Over two years ago, Sir Sadiq Khan said he had “already acted to put the Met on a path of far-reaching systematic and cultural reform”. Yet we keep seeing unacceptable behaviour. And on everything from recruiting more woman officers to screening new recruits better, the Met is failing to improve fast enough.
Baroness Louise Casey suggested in her 2023 report into the Met that it would need to be restructured if it couldn’t make progress within two years. That time is up.
If we’re going to get the Met that London deserves, we need it to focus exclusively on London’s priorities. That means relieving the service of its various national responsibilities, leaving its leaders free to concentrate on bringing about the major reforms of culture and attitudes Casey called for.
At present, senior Met officers have an almost impossible job, juggling different roles. They have high-risk national tasks. They protect the royal family and diplomats. They also work to stop terrorism across the country. At the same time is fulfilling these specialist duties, they are expected to tackle crime of every type in the capital.
No other major country has this structure. The US has the FBI for national crimes. Its secret service protects diplomats and the President. State and local police handle everything else. But in London, our police chiefs are forced to split their attention between terrorists and phone snatchers.
Here’s a simple solution: reset the Met by focusing it entirely on policing London, investigating and solving crime in communities across the city.
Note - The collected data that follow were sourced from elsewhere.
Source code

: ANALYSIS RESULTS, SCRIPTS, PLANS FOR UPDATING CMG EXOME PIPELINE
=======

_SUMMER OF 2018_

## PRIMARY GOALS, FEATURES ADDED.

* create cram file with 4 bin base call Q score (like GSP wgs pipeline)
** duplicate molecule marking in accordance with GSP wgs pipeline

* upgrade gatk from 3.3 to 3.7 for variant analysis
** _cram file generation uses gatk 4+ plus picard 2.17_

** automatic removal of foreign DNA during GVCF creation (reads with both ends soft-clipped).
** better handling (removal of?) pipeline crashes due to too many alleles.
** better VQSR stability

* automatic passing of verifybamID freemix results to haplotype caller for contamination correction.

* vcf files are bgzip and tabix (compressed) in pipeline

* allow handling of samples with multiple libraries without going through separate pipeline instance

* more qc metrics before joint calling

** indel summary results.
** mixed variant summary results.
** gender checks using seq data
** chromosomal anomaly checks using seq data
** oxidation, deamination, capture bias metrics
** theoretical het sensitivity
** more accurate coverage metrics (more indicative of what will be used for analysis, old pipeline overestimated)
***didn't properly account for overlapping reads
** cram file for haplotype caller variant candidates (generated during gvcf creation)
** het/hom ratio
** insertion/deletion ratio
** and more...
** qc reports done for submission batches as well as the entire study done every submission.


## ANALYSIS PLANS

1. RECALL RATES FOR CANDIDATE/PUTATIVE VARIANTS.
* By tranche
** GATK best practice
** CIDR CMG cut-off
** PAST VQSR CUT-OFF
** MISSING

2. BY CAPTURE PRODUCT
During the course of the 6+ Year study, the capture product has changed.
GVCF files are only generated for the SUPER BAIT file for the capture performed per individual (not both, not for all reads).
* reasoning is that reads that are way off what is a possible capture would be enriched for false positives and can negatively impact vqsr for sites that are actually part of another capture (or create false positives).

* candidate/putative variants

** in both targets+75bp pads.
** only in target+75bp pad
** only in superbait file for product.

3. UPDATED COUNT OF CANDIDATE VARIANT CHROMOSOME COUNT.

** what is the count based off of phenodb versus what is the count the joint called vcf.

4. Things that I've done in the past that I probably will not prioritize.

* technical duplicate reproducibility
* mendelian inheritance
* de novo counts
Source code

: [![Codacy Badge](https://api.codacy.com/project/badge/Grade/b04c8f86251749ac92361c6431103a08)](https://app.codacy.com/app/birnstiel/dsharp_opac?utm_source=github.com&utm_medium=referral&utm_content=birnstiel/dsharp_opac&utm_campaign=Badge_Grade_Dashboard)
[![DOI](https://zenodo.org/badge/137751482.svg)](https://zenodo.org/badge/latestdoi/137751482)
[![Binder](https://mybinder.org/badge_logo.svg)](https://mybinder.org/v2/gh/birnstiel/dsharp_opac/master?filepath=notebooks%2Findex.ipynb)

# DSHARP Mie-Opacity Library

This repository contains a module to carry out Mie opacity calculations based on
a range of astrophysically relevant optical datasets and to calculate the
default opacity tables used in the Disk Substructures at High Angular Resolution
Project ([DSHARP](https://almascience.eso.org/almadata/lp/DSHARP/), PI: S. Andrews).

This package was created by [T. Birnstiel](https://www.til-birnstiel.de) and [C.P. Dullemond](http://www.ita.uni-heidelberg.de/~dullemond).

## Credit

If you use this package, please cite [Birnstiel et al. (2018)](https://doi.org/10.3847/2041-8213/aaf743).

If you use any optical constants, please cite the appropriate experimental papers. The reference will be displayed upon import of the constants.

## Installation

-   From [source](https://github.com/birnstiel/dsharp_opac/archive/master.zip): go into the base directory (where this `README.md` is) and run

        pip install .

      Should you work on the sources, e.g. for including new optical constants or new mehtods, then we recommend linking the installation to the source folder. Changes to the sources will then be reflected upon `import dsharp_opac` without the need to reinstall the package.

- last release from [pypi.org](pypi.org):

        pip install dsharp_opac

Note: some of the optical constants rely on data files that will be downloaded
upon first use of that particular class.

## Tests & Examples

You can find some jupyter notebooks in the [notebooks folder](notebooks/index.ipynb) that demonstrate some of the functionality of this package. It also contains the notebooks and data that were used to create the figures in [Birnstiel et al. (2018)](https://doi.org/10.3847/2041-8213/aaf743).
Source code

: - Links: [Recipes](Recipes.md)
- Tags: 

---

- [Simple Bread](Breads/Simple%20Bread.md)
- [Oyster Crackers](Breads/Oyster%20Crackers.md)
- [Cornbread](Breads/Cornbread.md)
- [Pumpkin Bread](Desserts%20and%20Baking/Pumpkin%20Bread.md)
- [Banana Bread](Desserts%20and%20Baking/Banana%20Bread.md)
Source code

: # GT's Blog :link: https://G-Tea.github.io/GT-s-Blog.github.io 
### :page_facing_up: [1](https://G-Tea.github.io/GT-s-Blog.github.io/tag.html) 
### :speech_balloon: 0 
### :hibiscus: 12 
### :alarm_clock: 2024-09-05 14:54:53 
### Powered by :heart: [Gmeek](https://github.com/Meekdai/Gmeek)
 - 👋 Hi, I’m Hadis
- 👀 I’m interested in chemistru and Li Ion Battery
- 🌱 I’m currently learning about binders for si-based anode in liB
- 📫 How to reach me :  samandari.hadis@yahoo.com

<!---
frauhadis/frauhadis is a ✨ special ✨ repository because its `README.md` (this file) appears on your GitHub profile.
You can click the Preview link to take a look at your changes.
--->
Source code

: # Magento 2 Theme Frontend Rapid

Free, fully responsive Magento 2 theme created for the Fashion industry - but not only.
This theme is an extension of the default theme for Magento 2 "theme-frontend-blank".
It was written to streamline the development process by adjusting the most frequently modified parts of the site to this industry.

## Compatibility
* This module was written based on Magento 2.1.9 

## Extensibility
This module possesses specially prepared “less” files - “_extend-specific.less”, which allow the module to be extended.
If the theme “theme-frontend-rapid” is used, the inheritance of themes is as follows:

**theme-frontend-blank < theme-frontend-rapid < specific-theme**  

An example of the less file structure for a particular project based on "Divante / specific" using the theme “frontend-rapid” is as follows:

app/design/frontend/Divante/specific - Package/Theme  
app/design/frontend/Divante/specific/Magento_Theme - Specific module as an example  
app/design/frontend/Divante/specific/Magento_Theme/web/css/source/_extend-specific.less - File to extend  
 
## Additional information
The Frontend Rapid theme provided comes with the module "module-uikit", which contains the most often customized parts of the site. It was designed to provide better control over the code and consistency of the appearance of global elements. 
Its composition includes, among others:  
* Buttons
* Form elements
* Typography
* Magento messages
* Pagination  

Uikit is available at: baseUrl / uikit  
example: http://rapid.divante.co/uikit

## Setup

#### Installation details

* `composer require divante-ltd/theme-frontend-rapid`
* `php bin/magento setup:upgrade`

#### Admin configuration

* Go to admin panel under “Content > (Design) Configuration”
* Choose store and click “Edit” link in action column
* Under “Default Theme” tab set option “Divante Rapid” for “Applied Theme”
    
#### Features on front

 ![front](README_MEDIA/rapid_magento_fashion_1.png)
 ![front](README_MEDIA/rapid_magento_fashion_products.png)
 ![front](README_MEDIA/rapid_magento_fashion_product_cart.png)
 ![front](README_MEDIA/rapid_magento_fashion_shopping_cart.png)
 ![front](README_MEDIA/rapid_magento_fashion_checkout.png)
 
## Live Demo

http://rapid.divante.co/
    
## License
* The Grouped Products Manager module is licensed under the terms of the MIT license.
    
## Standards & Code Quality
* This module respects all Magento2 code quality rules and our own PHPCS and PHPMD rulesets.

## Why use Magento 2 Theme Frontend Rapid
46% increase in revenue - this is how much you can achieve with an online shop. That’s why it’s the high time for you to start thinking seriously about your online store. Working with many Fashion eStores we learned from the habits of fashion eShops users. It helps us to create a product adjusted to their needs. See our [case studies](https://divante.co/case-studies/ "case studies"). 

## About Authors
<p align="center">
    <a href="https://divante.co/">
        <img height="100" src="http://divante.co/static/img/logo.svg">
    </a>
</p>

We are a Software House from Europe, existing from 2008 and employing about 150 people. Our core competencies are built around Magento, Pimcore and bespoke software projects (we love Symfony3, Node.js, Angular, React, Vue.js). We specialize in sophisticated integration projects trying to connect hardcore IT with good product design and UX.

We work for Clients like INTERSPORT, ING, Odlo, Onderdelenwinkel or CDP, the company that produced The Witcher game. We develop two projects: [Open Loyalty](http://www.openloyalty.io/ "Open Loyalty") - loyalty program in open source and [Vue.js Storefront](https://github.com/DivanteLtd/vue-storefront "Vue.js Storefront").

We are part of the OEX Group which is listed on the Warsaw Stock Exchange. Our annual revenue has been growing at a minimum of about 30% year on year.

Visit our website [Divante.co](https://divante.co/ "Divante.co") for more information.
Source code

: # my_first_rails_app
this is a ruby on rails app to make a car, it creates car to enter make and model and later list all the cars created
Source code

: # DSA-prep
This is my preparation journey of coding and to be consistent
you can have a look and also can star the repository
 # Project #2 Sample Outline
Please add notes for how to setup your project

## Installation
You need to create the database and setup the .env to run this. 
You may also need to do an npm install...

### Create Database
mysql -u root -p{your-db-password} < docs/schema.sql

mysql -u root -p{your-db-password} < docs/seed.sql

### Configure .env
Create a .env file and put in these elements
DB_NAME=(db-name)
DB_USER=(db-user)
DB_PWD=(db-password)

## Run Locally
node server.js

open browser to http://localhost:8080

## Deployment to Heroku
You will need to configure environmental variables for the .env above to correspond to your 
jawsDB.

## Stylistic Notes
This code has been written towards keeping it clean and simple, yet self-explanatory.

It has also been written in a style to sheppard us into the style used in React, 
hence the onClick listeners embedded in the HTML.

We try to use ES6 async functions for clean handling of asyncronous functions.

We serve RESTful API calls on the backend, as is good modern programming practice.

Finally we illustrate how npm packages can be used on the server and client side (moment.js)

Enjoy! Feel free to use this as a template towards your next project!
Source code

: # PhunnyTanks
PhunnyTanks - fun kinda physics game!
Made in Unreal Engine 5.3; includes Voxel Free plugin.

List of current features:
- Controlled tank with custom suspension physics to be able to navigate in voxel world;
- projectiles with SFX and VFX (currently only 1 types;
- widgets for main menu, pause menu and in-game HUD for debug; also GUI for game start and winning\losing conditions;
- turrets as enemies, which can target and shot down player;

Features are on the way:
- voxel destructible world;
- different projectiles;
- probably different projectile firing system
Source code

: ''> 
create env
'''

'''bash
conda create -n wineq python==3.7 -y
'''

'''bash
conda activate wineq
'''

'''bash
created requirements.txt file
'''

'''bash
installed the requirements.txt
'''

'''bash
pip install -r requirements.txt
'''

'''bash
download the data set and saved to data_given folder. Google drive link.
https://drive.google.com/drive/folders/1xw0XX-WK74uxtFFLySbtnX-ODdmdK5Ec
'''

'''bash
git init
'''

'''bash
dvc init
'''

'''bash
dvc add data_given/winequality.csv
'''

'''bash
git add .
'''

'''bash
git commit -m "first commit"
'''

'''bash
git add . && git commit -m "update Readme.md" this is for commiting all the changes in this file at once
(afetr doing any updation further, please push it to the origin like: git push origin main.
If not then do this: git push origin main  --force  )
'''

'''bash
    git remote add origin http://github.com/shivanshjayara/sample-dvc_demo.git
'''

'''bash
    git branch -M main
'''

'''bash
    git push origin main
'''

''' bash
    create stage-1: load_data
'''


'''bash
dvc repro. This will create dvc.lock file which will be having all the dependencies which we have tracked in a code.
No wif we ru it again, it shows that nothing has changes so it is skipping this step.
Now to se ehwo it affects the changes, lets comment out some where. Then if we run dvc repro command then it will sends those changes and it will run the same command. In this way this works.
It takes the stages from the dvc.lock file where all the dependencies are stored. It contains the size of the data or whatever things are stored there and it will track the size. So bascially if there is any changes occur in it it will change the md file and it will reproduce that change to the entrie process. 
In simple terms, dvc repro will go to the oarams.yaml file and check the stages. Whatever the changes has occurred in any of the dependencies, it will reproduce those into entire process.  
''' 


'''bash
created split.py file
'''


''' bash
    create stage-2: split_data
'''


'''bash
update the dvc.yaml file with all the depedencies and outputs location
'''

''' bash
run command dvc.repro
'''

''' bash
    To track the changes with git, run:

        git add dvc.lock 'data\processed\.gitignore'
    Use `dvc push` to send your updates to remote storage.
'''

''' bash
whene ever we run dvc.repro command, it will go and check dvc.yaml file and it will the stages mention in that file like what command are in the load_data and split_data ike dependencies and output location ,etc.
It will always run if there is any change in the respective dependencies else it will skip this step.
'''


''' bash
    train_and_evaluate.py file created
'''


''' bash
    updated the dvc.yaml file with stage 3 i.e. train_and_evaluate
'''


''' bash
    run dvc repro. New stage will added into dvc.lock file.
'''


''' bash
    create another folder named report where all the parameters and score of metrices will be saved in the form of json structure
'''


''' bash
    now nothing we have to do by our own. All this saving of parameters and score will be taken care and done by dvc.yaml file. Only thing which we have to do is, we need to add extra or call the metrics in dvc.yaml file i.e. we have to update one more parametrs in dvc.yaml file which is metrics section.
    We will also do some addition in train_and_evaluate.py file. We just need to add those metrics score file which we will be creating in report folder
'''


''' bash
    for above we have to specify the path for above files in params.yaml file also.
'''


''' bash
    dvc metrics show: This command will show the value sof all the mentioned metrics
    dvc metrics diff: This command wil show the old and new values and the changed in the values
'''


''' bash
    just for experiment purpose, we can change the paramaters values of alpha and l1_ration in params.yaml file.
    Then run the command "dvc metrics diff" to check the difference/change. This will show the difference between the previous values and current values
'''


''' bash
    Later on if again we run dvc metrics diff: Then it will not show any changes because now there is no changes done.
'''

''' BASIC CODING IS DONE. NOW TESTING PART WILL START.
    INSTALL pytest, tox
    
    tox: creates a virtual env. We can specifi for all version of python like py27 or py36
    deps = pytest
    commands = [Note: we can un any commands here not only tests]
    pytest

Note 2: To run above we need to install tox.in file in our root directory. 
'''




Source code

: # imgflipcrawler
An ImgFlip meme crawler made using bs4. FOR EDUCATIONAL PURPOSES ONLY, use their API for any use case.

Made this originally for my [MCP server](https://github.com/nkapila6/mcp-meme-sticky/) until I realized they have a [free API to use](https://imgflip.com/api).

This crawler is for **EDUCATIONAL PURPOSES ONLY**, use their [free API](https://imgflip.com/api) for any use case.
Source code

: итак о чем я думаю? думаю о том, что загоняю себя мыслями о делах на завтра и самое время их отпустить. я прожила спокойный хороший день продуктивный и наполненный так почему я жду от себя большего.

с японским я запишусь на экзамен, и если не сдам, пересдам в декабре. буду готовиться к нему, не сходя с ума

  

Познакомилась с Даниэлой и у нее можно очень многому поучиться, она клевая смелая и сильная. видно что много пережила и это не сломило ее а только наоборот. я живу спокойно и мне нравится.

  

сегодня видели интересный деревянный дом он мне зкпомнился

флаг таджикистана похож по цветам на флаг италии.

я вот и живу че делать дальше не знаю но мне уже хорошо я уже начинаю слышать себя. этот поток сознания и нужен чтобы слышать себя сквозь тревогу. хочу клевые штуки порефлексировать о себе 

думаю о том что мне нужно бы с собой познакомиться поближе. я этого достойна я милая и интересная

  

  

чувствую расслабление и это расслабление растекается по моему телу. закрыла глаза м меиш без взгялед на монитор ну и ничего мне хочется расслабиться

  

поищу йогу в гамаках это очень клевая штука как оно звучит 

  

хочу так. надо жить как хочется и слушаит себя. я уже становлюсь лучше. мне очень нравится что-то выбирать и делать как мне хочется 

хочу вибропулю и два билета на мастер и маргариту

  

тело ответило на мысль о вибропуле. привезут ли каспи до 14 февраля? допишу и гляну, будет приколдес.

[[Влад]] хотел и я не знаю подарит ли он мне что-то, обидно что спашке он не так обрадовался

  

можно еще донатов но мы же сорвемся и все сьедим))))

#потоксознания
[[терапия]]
As the Met’s national functions are moved to national bodies, greater powers over crime and policing should be devolved to London’s mayoralty.
This could be done quickly, with only simple legislative measures needed to cement the following changes:
- Transfer national and international police duties from the Met to the National Crime Agency.
- Allow the National Crime Agency to fulfil new duties and give it arresting powers. This could be as simple as a statement saying that the NCA would have the same powers in the areas it was to assume responsibility for as the Met has at present.
- Move management responsibility for the Metropolitan Commissioner from the Home Secretary to the Mayor of London, replacing the current system where the Commissioner has two bosses.
- Move Parliamentary and Diplomatic Protection and Royal and Special Protection out of the Met into independent groups reporting to the Home Secretary.
These types of change already have wide support, including from the Police Foundation, my Liberal Democrat colleague and former police officer, Wendy Chamberlain MP, and serving police officers I talked to while running for Mayor last year.
Inevitably, people would argue against this for the sorts of reasons often given for not implementing change.
We would hear that it would be costly. It won’t be, though, because only existing duties would need to be funded. Instead, there would be more focused management by people who would know what their job was.
We would hear that the Met would lose funding, a claim made by people who either cynically misunderstand the plan or are unable to add up.
We would hear that such changes would be a distraction from reform. But we’ve seen the Mayor’s current reforms of the Met fail.
Finally, we would hear that the proposal were too radical and need more consideration. Yet we already know that our system is failing, and that if we don’t reform it the people of London will continue to suffer.
Another benefit of bringing the Met back to its core London functions might be inspiring the next generation of police officers. The reforms I’m proposing could again make good, old-fashioned community policing a job young people dream of having, and help fix the Met’s recruitment crisis.
We owe it to the people of London to have an effective police service. We owe it to the many hard working police officers who are trying to protect Londoners every day. It’s time to get going and reset the Met.